The Son's Room
DVD

The Son's Room   êêê ½   Stars    Rated R
Reviewed by Shelley Cameron
Surviving the loss of a love

Nanni Moretti ....  Giovanni
Laura Morante .... Paola
Jasmine Trinca ....        Irene
Giuseppe Sanfelice .... Andrea
Director . . . . . . . Nanni Moretti

The Son's Room is the story of a family's devastation when their teenage son is killed in a diving accident.  Italian director Nanni Moretti, better known for his more comedic work, has made a remarkable film giving a dead-on portrayal of a very real family dealing with its loss and its subsequent struggle to get on with life.  Winner of the Palme d'Or at last year's Cannes festival, this film lives up to the unfulfilled promise of the similarly themed In the Bedroom.

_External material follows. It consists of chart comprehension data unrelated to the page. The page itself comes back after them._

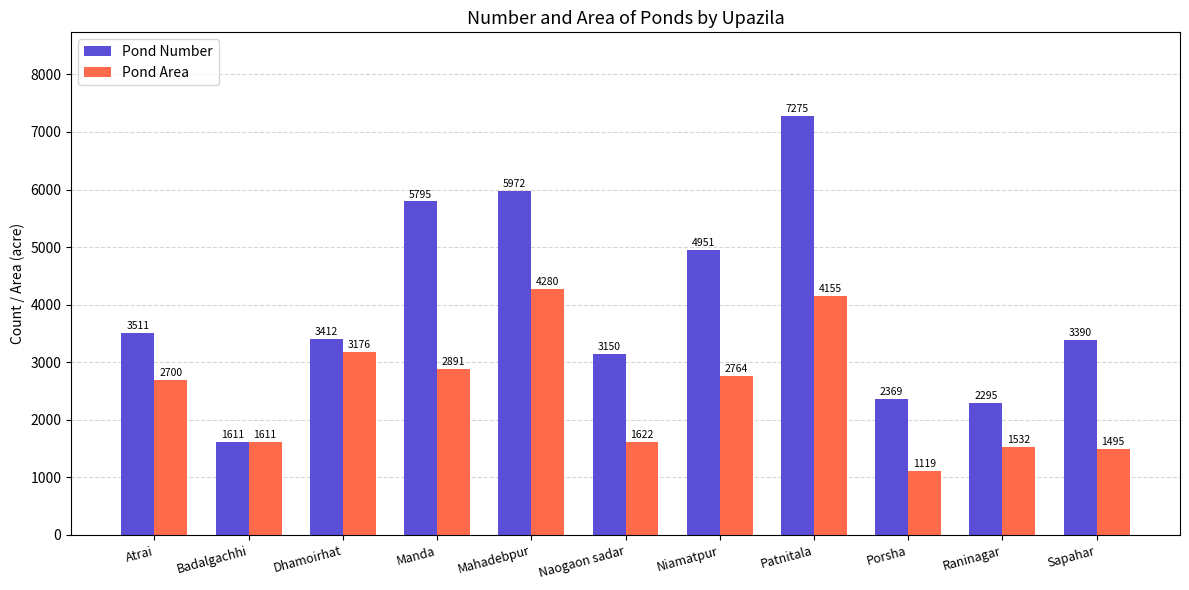

Reading left to right, what are all the values shown in this chart?

Pond Number: Atrai=3511	Badalgachhi=1611	Dhamoirhat=3412	Manda=5795	Mahadebpur=5972	Naogaon sadar=3150	Niamatpur=4951	Patnitala=7275	Porsha=2369	Raninagar=2295	Sapahar=3390
Pond Area: Atrai=2700	Badalgachhi=1611	Dhamoirhat=3176	Manda=2891	Mahadebpur=4280	Naogaon sadar=1622	Niamatpur=2764	Patnitala=4155	Porsha=1119	Raninagar=1532	Sapahar=1495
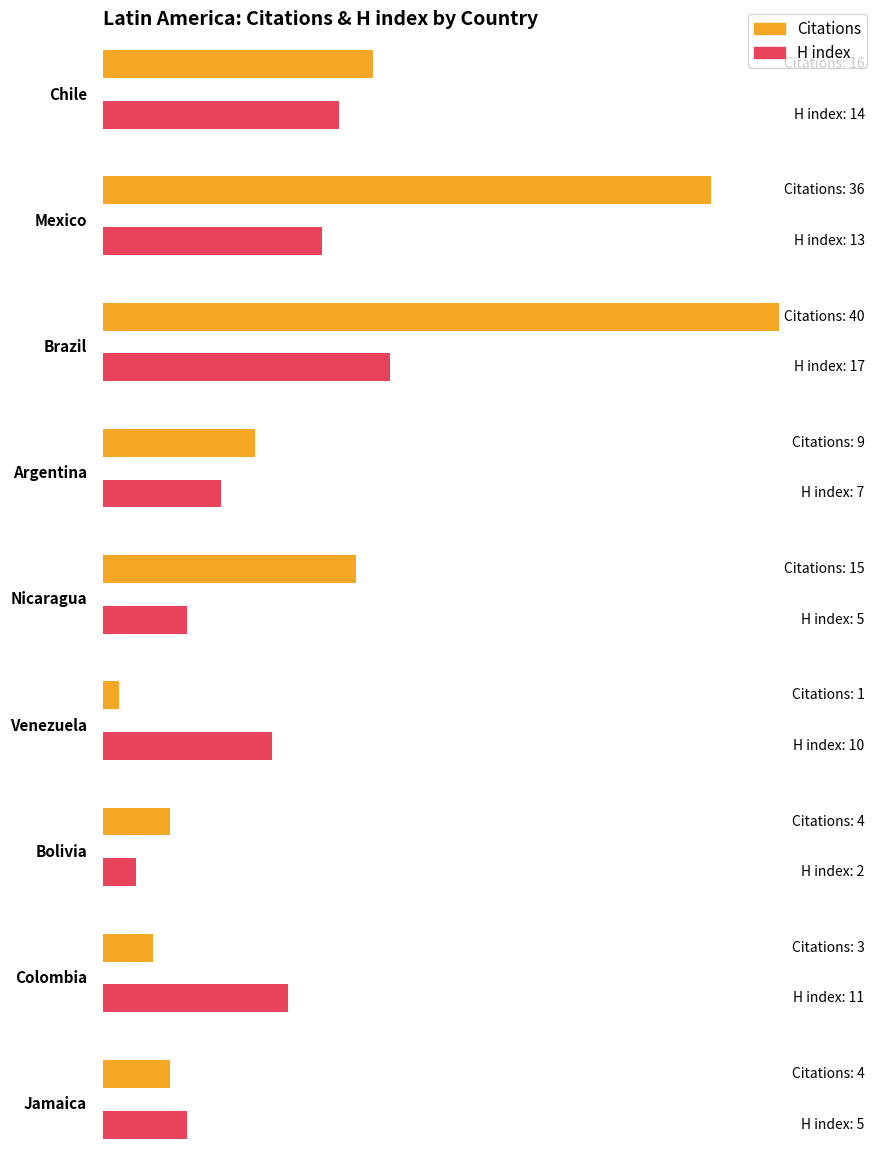

What are all the series names shown in the legend?

Citations, H index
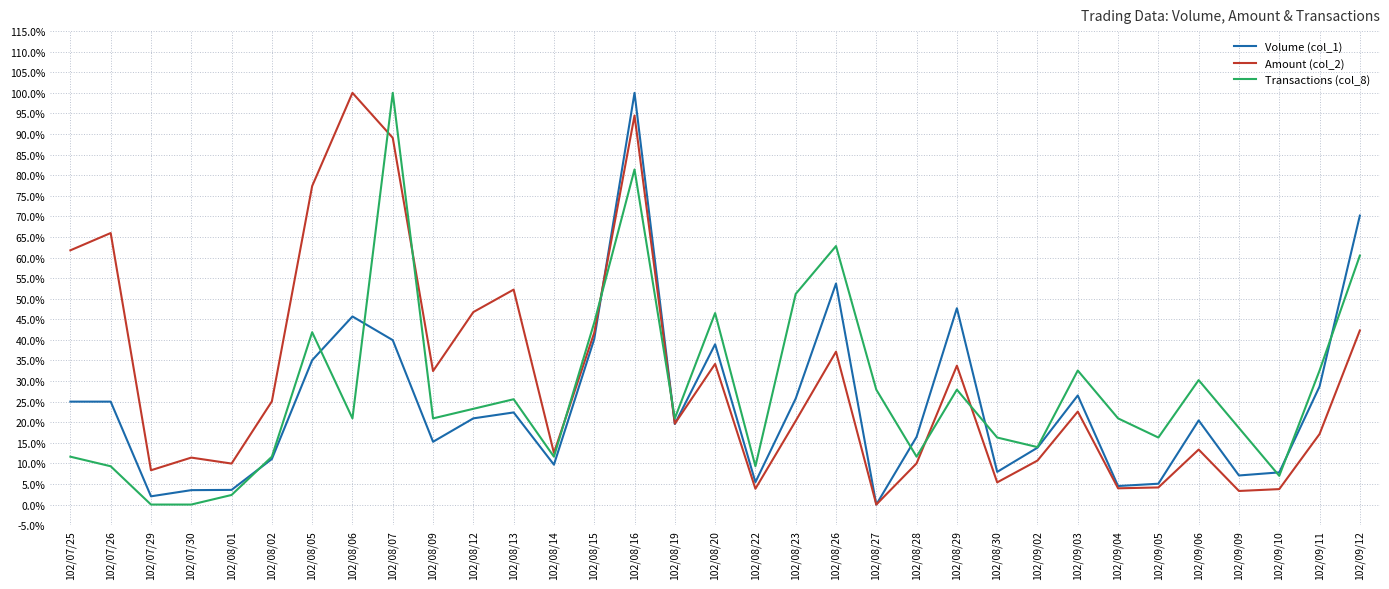

Rank the series at 102/08/07 from lowest to highest value.

Volume (col_1), Amount (col_2), Transactions (col_8)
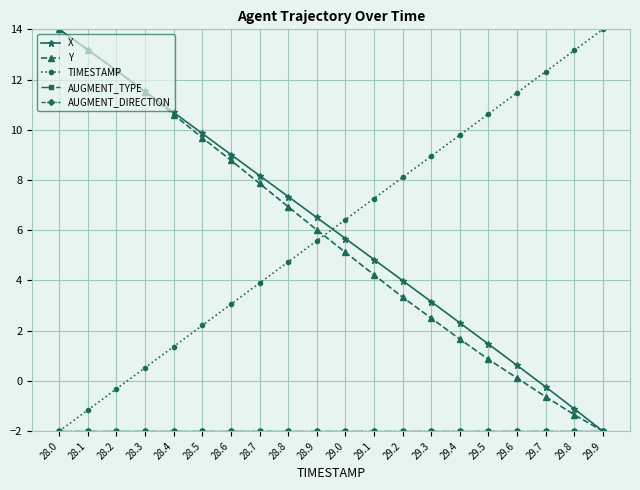

True or false: X has more than 0 points higher than both neighbors.

False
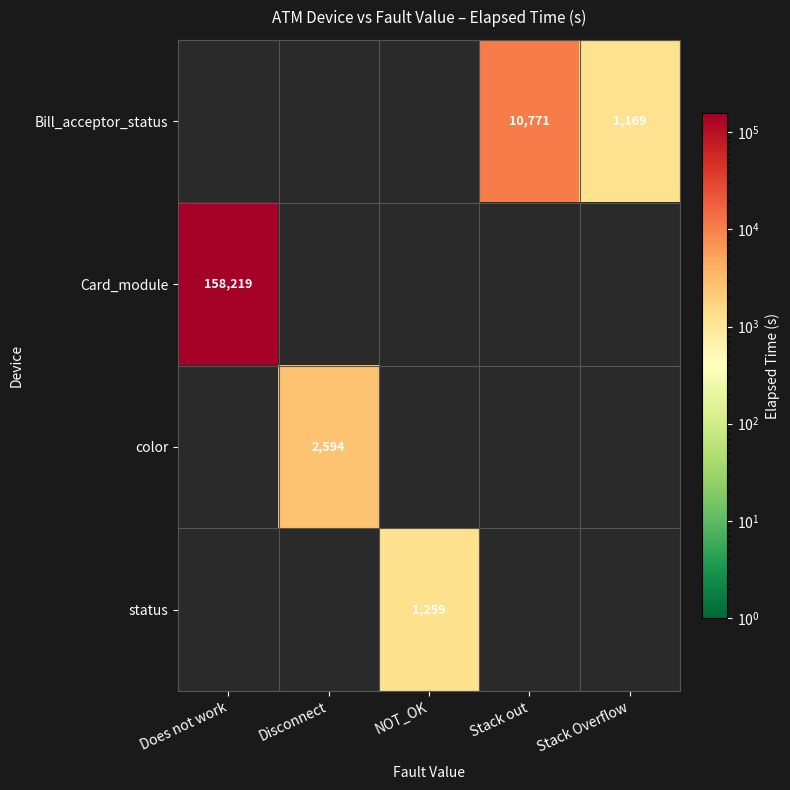

List the labels in order of Card_module value, smallest first.

Does not work, Disconnect, NOT_OK, Stack out, Stack Overflow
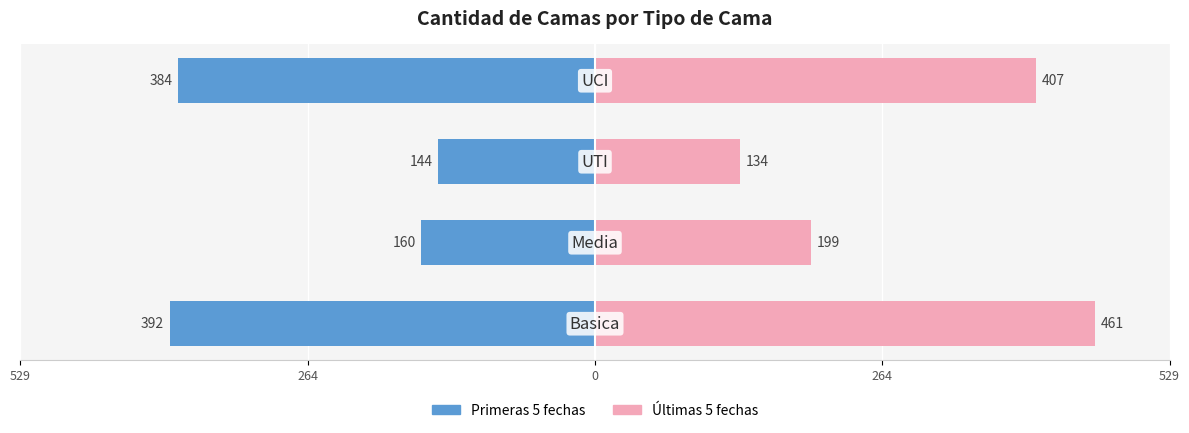

Is the value of Primeras 5 fechas at 264 greater than the value of Últimas 5 fechas at 264?

No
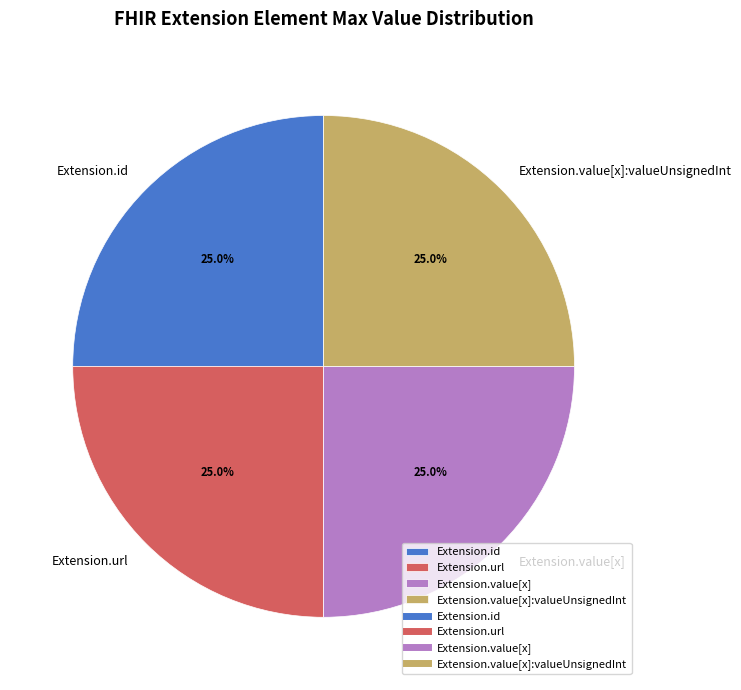

What is the ratio of the value at Extension.url to the value at Extension.id?

1.0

Moretti also stars as the father, Giovanni, a psychotherapist who patiently listens and does his best to advise his clients.  Through small moments in personal interactions, Moretti lets us know Giovanni, his wife Paola, (Laura Morante), daughter Irene (Jasmine Trinca) and son Andrea (Giuseppe Sanfelice).  These moments reveal a basically contented group that shares the ups and downs of everyday life.  Giovanni likes to spend time with his son running and pushes him to be a little more competitive.  Paola and Giovanni share intimate and mundane moments, both physically and emotionally.  Irene and Andrea display sibling fondness and attachment for each other.  Irene's passion is basketball and the family enthusiastically treks to her games.  Andrea is an easy going, well-liked, and imperfect kid.  We even get to know some of Giovanni's clients and his relationship to them.  His professional progress with them foreshadows the healing process he will soon face: painful and tedious.

This understanding of who these people are require us to share in the anguish at Andrea's death.  In a series of "what if" scenes, we speculate on how Andrea would not have died had he not gone diving.  His dad might have insisted that Andrea come running instead.  If only Giovanni had not answered the emergency call from a client.  The little string of regrets feels all too human at remorse over the path not taken that might have changed everything.  The film is full of such insights.  There is not a wasted shot or one that does not reveal the raw pain and make us identify more deeply with those left grieving.

Paola behaves quite differently from her husband in confronting her loss.  She retreats to her room and finds it difficult to accept her husband's or daughter's comfort.  Daughter Irene briefly takes on the caregiver role to both her parents and we feel her isolation and pain when her efforts are rejected.  Giovanni finds it increasingly difficult to go on providing compassionate therapy to his clients and decides to give up his practice.  They find little solace in religion, and hold a service mostly because they are expected to by the community.

One day after the funeral, a letter arrives for Andrea.  It is a love letter from a girl he met while at summer camp.  She does not know of his accident.  This provides the impetus for Paola to begin working through her grief.  Andrea is kept alive a little longer through the letter and the girl.  The subsequent meeting allows the whole family to move on.  This film is about an ordinary family who must deal with one of life's most painful events.  One reason it works so well is because the central event is so ordinary.  It does not deteriorate to melodrama.  There are no over-dramatized episodes.  These people are not emotional cripples.  They have the kind of family many people wish for and still tragedy is beyond their control.  It is how they are able to work through the ordeal that makes this a film of power and triumph rather than despair.  These are those people who need people who are the luckiest people in the world.